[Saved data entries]
= = =

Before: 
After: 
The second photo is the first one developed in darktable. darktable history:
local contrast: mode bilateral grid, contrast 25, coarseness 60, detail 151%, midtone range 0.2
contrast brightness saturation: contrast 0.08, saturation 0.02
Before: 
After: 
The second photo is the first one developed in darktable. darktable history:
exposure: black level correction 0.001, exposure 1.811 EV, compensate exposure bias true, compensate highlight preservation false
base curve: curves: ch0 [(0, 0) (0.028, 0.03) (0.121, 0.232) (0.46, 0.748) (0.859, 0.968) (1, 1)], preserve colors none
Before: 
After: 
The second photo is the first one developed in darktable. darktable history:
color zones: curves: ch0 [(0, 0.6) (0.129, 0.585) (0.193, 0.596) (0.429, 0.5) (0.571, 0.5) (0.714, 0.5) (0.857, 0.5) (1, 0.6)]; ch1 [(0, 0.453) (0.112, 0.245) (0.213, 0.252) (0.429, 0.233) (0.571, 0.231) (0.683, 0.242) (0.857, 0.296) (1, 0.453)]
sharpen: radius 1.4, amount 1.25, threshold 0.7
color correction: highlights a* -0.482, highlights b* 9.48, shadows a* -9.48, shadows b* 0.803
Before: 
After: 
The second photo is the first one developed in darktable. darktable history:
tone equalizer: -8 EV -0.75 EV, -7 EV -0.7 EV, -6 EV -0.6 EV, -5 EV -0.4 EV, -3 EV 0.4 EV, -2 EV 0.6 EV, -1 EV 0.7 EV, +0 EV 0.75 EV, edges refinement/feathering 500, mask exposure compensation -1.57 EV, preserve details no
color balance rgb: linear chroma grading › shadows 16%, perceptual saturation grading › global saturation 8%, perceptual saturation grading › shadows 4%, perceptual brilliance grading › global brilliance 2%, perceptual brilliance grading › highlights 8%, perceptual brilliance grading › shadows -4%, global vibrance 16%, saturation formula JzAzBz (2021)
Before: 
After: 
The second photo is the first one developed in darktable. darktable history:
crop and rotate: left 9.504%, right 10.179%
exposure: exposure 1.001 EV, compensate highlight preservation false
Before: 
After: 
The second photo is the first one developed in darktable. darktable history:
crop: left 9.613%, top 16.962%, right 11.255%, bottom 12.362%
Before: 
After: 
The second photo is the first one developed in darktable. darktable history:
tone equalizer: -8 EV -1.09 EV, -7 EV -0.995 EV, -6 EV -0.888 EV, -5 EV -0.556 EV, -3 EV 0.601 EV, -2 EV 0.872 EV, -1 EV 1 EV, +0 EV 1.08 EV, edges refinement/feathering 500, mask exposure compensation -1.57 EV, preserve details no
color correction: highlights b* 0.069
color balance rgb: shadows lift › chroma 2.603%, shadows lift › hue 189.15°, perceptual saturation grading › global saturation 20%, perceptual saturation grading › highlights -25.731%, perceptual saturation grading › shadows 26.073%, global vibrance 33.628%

= = =

**The request**
Copy out all of the records again with "developed" switched to "processed" wherever it occurs, keeping everything else the same.

**Written solution**
Before: 
After: 
The second photo is the first one processed in darktable. darktable history:
local contrast: mode bilateral grid, contrast 25, coarseness 60, detail 151%, midtone range 0.2
contrast brightness saturation: contrast 0.08, saturation 0.02
Before: 
After: 
The second photo is the first one processed in darktable. darktable history:
exposure: black level correction 0.001, exposure 1.811 EV, compensate exposure bias true, compensate highlight preservation false
base curve: curves: ch0 [(0, 0) (0.028, 0.03) (0.121, 0.232) (0.46, 0.748) (0.859, 0.968) (1, 1)], preserve colors none
Before: 
After: 
The second photo is the first one processed in darktable. darktable history:
color zones: curves: ch0 [(0, 0.6) (0.129, 0.585) (0.193, 0.596) (0.429, 0.5) (0.571, 0.5) (0.714, 0.5) (0.857, 0.5) (1, 0.6)]; ch1 [(0, 0.453) (0.112, 0.245) (0.213, 0.252) (0.429, 0.233) (0.571, 0.231) (0.683, 0.242) (0.857, 0.296) (1, 0.453)]
sharpen: radius 1.4, amount 1.25, threshold 0.7
color correction: highlights a* -0.482, highlights b* 9.48, shadows a* -9.48, shadows b* 0.803
Before: 
After: 
The second photo is the first one processed in darktable. darktable history:
tone equalizer: -8 EV -0.75 EV, -7 EV -0.7 EV, -6 EV -0.6 EV, -5 EV -0.4 EV, -3 EV 0.4 EV, -2 EV 0.6 EV, -1 EV 0.7 EV, +0 EV 0.75 EV, edges refinement/feathering 500, mask exposure compensation -1.57 EV, preserve details no
color balance rgb: linear chroma grading › shadows 16%, perceptual saturation grading › global saturation 8%, perceptual saturation grading › shadows 4%, perceptual brilliance grading › global brilliance 2%, perceptual brilliance grading › highlights 8%, perceptual brilliance grading › shadows -4%, global vibrance 16%, saturation formula JzAzBz (2021)
Before: 
After: 
The second photo is the first one processed in darktable. darktable history:
crop and rotate: left 9.504%, right 10.179%
exposure: exposure 1.001 EV, compensate highlight preservation false
Before: 
After: 
The second photo is the first one processed in darktable. darktable history:
crop: left 9.613%, top 16.962%, right 11.255%, bottom 12.362%
Before: 
After: 
The second photo is the first one processed in darktable. darktable history:
tone equalizer: -8 EV -1.09 EV, -7 EV -0.995 EV, -6 EV -0.888 EV, -5 EV -0.556 EV, -3 EV 0.601 EV, -2 EV 0.872 EV, -1 EV 1 EV, +0 EV 1.08 EV, edges refinement/feathering 500, mask exposure compensation -1.57 EV, preserve details no
color correction: highlights b* 0.069
color balance rgb: shadows lift › chroma 2.603%, shadows lift › hue 189.15°, perceptual saturation grading › global saturation 20%, perceptual saturation grading › highlights -25.731%, perceptual saturation grading › shadows 26.073%, global vibrance 33.628%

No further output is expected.